In an online survey two years ago of members of the American Society for Dermatologic Surgery, more than half of the roughly 300 dermatologists nationwide who responded said they had seen between one and 10 patients in the previous year who suffered complications as a result of a skin procedure done by someone other than a dermatologist.

The proposed rules also would create a Board of Registration for Aestheticians, who now are licensed by the Board of Cosmetology. Aestheticians focus on skin care, while cosmetologists generally do hair and nails. The cosmetology board opposes this change. The task force also recommends allowing doctors to sell beauty products and other such items in their offices, a practice now banned by the Board of Registration in Medicine.

Medical spa owners in Massachusetts are split over the proposed rules.

Andrew Reudnick, president of Sleek Medical Spa, a Florida company with four locations in Massachusetts, said the regulations would “make it a much safer environment for consumers.”

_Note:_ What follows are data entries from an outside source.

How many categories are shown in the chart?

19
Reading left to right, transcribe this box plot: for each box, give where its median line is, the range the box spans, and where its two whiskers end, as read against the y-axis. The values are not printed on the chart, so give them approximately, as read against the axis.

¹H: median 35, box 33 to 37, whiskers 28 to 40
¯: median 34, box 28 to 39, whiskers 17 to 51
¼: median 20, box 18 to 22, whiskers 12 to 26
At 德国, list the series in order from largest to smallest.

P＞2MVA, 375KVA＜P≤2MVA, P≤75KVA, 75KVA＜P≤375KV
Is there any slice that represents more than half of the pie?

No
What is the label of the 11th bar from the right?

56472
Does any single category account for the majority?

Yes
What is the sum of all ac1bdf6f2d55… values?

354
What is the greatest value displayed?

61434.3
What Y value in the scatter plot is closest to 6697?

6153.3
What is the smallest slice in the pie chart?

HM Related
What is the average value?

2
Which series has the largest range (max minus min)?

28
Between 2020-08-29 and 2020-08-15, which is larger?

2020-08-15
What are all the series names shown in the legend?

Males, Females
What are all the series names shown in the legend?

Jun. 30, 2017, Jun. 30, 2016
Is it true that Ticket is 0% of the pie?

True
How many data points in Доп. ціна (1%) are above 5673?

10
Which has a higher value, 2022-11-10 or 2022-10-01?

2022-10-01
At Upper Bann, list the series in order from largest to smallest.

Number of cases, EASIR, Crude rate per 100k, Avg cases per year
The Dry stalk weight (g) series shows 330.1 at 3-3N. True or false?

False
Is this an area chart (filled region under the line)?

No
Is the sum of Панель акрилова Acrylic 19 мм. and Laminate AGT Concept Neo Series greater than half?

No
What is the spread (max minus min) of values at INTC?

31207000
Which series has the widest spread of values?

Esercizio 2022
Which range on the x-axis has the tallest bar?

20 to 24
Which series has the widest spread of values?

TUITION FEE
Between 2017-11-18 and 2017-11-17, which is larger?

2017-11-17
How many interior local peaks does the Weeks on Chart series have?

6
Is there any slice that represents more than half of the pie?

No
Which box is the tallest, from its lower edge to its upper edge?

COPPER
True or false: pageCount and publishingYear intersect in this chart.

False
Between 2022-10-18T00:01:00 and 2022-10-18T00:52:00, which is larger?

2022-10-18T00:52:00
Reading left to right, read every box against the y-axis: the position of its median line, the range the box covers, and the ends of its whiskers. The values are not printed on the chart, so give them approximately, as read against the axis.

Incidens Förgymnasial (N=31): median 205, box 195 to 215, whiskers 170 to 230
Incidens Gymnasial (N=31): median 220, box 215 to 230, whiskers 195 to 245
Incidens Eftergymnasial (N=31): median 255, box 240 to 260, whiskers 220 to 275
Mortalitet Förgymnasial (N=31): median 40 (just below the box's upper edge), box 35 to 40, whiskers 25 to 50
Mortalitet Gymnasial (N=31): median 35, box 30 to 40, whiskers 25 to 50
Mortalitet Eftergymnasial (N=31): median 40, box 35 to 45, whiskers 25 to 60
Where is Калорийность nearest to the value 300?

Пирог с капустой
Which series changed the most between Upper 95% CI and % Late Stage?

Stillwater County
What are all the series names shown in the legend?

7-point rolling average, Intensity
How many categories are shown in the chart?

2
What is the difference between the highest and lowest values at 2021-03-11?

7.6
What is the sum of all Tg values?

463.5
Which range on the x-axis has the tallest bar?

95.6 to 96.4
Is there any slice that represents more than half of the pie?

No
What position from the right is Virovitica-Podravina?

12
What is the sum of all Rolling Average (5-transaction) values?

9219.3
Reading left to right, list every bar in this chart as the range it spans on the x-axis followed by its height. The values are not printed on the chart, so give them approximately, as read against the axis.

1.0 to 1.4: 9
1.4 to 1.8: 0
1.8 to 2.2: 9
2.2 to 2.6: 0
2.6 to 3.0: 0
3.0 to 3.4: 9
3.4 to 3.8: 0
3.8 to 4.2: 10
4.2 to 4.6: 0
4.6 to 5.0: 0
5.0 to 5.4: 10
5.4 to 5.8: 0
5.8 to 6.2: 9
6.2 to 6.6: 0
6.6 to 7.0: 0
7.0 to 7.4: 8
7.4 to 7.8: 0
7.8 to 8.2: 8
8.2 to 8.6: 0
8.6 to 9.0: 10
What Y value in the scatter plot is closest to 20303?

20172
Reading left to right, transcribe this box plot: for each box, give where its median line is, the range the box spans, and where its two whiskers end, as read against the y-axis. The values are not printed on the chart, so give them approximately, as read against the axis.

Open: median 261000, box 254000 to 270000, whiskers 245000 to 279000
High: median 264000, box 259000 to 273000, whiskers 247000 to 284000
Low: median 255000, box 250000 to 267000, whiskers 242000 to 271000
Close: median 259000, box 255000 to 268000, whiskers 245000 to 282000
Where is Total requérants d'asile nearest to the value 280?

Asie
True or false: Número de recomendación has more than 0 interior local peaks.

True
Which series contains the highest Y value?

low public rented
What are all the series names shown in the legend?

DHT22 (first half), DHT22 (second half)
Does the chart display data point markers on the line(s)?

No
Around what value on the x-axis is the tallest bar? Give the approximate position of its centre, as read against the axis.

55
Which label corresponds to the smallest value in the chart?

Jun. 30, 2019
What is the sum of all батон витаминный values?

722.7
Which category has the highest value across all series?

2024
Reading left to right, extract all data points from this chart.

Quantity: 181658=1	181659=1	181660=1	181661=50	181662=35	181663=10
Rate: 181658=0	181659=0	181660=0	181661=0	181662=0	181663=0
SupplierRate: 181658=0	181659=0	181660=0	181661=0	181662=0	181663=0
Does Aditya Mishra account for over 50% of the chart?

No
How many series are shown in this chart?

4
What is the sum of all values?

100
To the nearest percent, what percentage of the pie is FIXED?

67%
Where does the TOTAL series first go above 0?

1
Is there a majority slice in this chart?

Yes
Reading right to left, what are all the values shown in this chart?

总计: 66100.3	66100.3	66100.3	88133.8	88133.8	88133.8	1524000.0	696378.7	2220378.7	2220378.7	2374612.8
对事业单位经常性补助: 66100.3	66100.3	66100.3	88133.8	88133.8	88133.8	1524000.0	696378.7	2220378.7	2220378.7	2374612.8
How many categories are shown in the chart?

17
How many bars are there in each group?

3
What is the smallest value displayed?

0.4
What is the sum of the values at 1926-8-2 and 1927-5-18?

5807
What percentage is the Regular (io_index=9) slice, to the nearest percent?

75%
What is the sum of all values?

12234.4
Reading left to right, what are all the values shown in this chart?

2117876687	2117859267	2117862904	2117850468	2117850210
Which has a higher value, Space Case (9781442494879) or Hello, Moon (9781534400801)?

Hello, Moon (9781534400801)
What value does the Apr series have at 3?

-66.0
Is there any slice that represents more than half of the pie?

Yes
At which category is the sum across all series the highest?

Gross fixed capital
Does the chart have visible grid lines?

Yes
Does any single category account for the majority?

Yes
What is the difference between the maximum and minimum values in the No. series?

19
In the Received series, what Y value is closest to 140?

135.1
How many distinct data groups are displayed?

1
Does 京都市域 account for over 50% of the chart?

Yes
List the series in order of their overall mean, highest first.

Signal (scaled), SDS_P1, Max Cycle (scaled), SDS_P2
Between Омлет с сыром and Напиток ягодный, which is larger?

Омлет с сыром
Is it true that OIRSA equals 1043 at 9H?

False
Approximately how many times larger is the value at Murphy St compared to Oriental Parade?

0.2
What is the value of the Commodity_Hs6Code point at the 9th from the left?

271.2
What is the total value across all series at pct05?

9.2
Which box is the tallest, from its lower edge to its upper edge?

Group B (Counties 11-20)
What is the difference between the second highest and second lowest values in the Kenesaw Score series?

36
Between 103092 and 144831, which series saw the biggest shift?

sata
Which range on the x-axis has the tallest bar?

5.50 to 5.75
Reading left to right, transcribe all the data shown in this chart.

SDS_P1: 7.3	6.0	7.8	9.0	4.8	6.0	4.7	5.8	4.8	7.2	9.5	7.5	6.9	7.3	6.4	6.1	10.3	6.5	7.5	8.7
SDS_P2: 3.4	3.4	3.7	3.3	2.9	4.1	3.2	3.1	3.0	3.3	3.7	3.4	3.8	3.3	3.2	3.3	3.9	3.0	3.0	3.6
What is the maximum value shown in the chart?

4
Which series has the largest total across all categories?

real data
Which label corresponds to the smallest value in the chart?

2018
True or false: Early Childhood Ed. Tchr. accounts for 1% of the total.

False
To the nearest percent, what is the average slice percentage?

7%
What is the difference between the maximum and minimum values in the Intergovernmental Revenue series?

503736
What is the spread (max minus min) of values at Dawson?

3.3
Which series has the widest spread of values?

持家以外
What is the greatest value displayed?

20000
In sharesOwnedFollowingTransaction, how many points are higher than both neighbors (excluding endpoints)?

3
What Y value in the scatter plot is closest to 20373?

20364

But Karin Flynn, owner of Laser Spa in Newton, said that requiring spas to comply with a new set of extensive rules “would raise prices enormously” for consumers. Flynn, a licensed electrologist, performs laser treatments on hair and skin and believes she should be allowed to continue doing so. One reason for limiting laser skin procedures to doctors and nurses, task force members said, is to ensure that a medically trained professional evaluates a patient’s skin for possible cancerous spots.

Flynn said she requires customers to be checked by their dermatologist or doctor before she begins a treatment or by the plastic surgeon who works in her spa. “I’ve been doing this for 20 years, and it’s all I do,” she said. “I am not sure a doctor would give it the same attention.”